A little history of NetBIOS is perhaps in order here. Several years ago, IBM developed NetBIOS with the goal of developing a network protocol that would work on small networks of PCs. The keyword in that sentence is "small." At the time, the practical limit for an Ethernet segment was 30 nodes, while IBM's own vaunted and un-delivered Token Ring was limited to 255 nodes. There was no need to build in capabilities for moving data between multiple network segments, since nobody was doing it, and the use of gateways to link networks was assumed.

Thus, the design goal was to build a very small and fast protocol. The protocol would provide APIs for the development of network-specific applications that could communicate on a machine-to-machine, or application-to-application basis. Also, the network naming system would allow for human-assigned names of devices, like "MyServer," which is easier to remember and work with than a complex numbering scheme such as TCP/IP. Unfortunately, this design breaks down very quickly in networks of minor complexity, and is completely non-scalable.

NetBIOS was (and continues to be) a broadcast-intensive protocol. Since the assumption was that there were only a few nodes on the network, and that devices would be appearing and disappearing at random (as PCs are apt to do), then it was best to be able to locate a device with a broadcast rather than with any sort of centralized registry. Unfortunately, broadcast packets don't work in today's router-based networks, since the routers don't pass packets that aren't specifically destined for another network node. And since the NetBIOS naming structure is non-hierarchial, devices can't specify remote network segments. Thus, the only way to make NetBIOS work in large networks is to bridge the various segments into a large virtual network. Unfortunately, NetBIOS' reliance on broadcasting limits its use to relatively small networks, so large bridged networks don't work very well either.

NetBIOS uses machine and application names to identify nodes and services available on the network, and for all exchanges of information between them. When Windows for Workgroups starts up, it broadcasts its assigned workstation name, and if no other node challenges the name (or claims to be using it already), it keeps the name for itself. It does not necessarily register the name anywhere, but instead each node is responsible for maintaining its own name tables. If a subsequent node comes on the net and claims the same name, it is the responsibility of the first node to challenge the new one.

Likewise, when a node needs to communicate with another node, it uses broadcasting to find the remote system. The remote system is responsible for responding to the broadcast with a directed reply.
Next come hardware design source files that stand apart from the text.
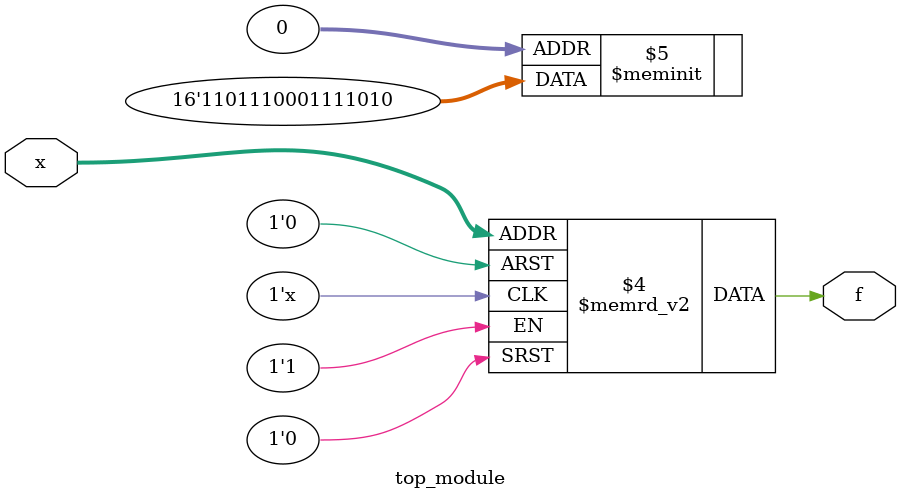
<source format=sv>
module top_module (
    input [4:1] x,
    output logic f
);

always_comb begin
    case (x)
        4'b0001, 4'b0011, 4'b1011, 4'b1111: f = 1'b1;
        4'b0100, 4'b0101, 4'b0110, 4'b1010, 4'b1100, 4'b1110: f = 1'b1; // Don't care conditions
        default: f = 1'b0;
    endcase
end

endmodule

</source>
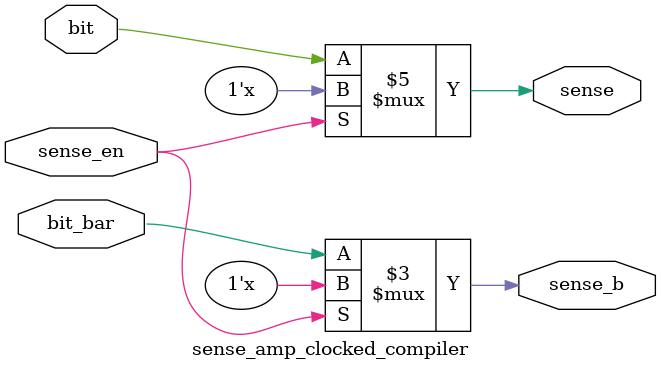
<source format=v>


module sense_amp_clocked_compiler ( sense, sense_b, bit, bit_bar, sense_en );


  input sense_en;
  output reg sense_b;
  output reg sense;
  input bit;
  input bit_bar;

  always @ (sense_en or bit) begin
    if (!sense_en) begin
		sense <= bit;
		sense_b <= bit_bar;
	end
  end

endmodule

</source>
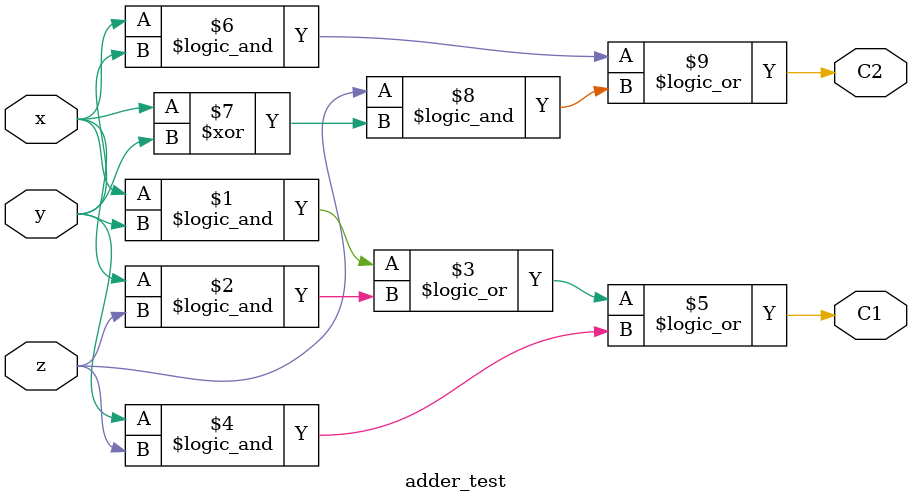
<source format=v>
module adder_test (x, y, z, C1, C2);
	input x, y, z;
	output C1, C2;
	
	assign C1 = (x && y) || (x && z) || (y && z);
	assign C2 = (x && y) || (z && (x ^ y));
endmodule
</source>
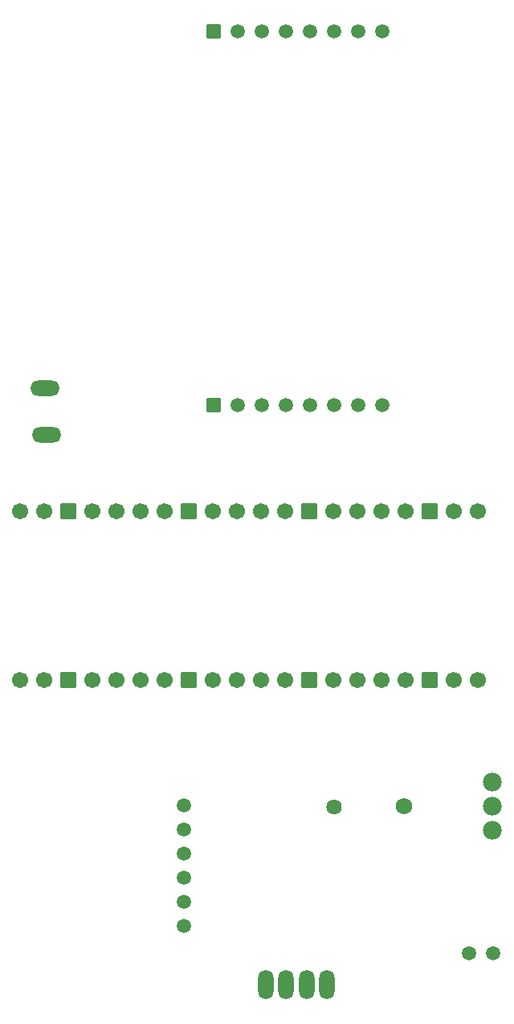
<source format=gbs>
G04 Layer: BottomSolderMaskLayer*
G04 EasyEDA v6.5.23, 2023-06-25 18:40:03*
G04 6b10e09a02d447a1920506d39c92bb1f,f3d5b93f6eed4f979a6c9236d77c88b5,10*
G04 Gerber Generator version 0.2*
G04 Scale: 100 percent, Rotated: No, Reflected: No *
G04 Dimensions in millimeters *
G04 leading zeros omitted , absolute positions ,4 integer and 5 decimal *
%FSLAX45Y45*%
%MOMM*%

%AMMACRO1*1,1,$1,$2,$3*1,1,$1,$4,$5*1,1,$1,0-$2,0-$3*1,1,$1,0-$4,0-$5*20,1,$1,$2,$3,$4,$5,0*20,1,$1,$4,$5,0-$2,0-$3,0*20,1,$1,0-$2,0-$3,0-$4,0-$5,0*20,1,$1,0-$4,0-$5,$2,$3,0*4,1,4,$2,$3,$4,$5,0-$2,0-$3,0-$4,0-$5,$2,$3,0*%
%ADD10C,1.7016*%
%ADD11MACRO1,0.1016X-0.8X-0.8X-0.8X0.8*%
%ADD12MACRO1,0.1016X-0.6998X0.6998X0.6998X0.6998*%
%ADD13C,1.5011*%
%ADD14C,1.7280*%
%ADD15C,1.6256*%
%ADD16C,1.9812*%
%ADD17O,3.101594X1.6256000000000002*%
%ADD18O,1.6256000000000002X3.101594*%

%LPD*%
D10*
G01*
X4955692Y2624810D03*
G01*
X4701692Y2624810D03*
D11*
G01*
X4447702Y2624800D03*
D10*
G01*
X4193692Y2624810D03*
G01*
X3939692Y2624810D03*
G01*
X3685692Y2624810D03*
G01*
X3431692Y2624810D03*
D11*
G01*
X3177705Y2624800D03*
D10*
G01*
X2923717Y2624810D03*
G01*
X2669717Y2624810D03*
G01*
X129717Y2624810D03*
G01*
X383717Y2624810D03*
D11*
G01*
X637710Y2624800D03*
D10*
G01*
X891717Y2624810D03*
G01*
X1145717Y2624810D03*
G01*
X1399717Y2624810D03*
G01*
X1653717Y2624810D03*
D11*
G01*
X1907707Y2624800D03*
D10*
G01*
X2161717Y2624810D03*
G01*
X2415717Y2624810D03*
G01*
X2415717Y4402785D03*
G01*
X2161717Y4402785D03*
D11*
G01*
X1907707Y4402795D03*
D10*
G01*
X1653717Y4402785D03*
G01*
X1399717Y4402785D03*
G01*
X1145717Y4402785D03*
G01*
X891717Y4402785D03*
D11*
G01*
X637710Y4402795D03*
D10*
G01*
X383717Y4402785D03*
G01*
X129717Y4402785D03*
G01*
X2669717Y4402785D03*
G01*
X2923717Y4402785D03*
D11*
G01*
X3177705Y4402795D03*
D10*
G01*
X3431692Y4402785D03*
G01*
X3685692Y4402785D03*
G01*
X3939692Y4402785D03*
G01*
X4193692Y4402785D03*
D11*
G01*
X4447702Y4402795D03*
D10*
G01*
X4701692Y4402785D03*
G01*
X4955692Y4402785D03*
D12*
G01*
X2171700Y5524500D03*
D13*
G01*
X2425700Y5524500D03*
G01*
X2679700Y5524500D03*
G01*
X2933700Y5524500D03*
G01*
X3187700Y5524500D03*
G01*
X3441700Y5524500D03*
G01*
X3695700Y5524500D03*
G01*
X3949700Y5524500D03*
D12*
G01*
X2171700Y9461500D03*
D13*
G01*
X2425700Y9461500D03*
G01*
X2679700Y9461500D03*
G01*
X2933700Y9461500D03*
G01*
X3187700Y9461500D03*
G01*
X3441700Y9461500D03*
G01*
X3695700Y9461500D03*
G01*
X3949700Y9461500D03*
D14*
G01*
X4178300Y1301750D03*
D15*
G01*
X3441700Y1289050D03*
D16*
G01*
X5105400Y1041400D03*
G01*
X5105400Y1295400D03*
G01*
X5105400Y1549400D03*
D13*
G01*
X1854200Y292100D03*
G01*
X1854200Y546100D03*
G01*
X1854200Y800100D03*
G01*
X1854200Y1054100D03*
G01*
X1854200Y1308100D03*
G01*
X1854200Y38100D03*
G01*
X4864100Y-254000D03*
G01*
X5118100Y-254000D03*
D17*
G01*
X393700Y5702300D03*
D18*
G01*
X2717800Y-584200D03*
D17*
G01*
X406400Y5207000D03*
D18*
G01*
X2933700Y-584200D03*
G01*
X3149600Y-584200D03*
G01*
X3365500Y-584200D03*
M02*

</source>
Once nodes have identified each other, they can communicate with directed messages.

If you have a NetBIOS application and you wish to communicate with another system or user who is also running that application, then your client will issue a broadcast for the application's NetBIOS name. If the node you are trying to communicate with does not receive the broadcast, then he will not respond, and your client should timeout gracefully. Once your application has located its partner, they will communicate directly.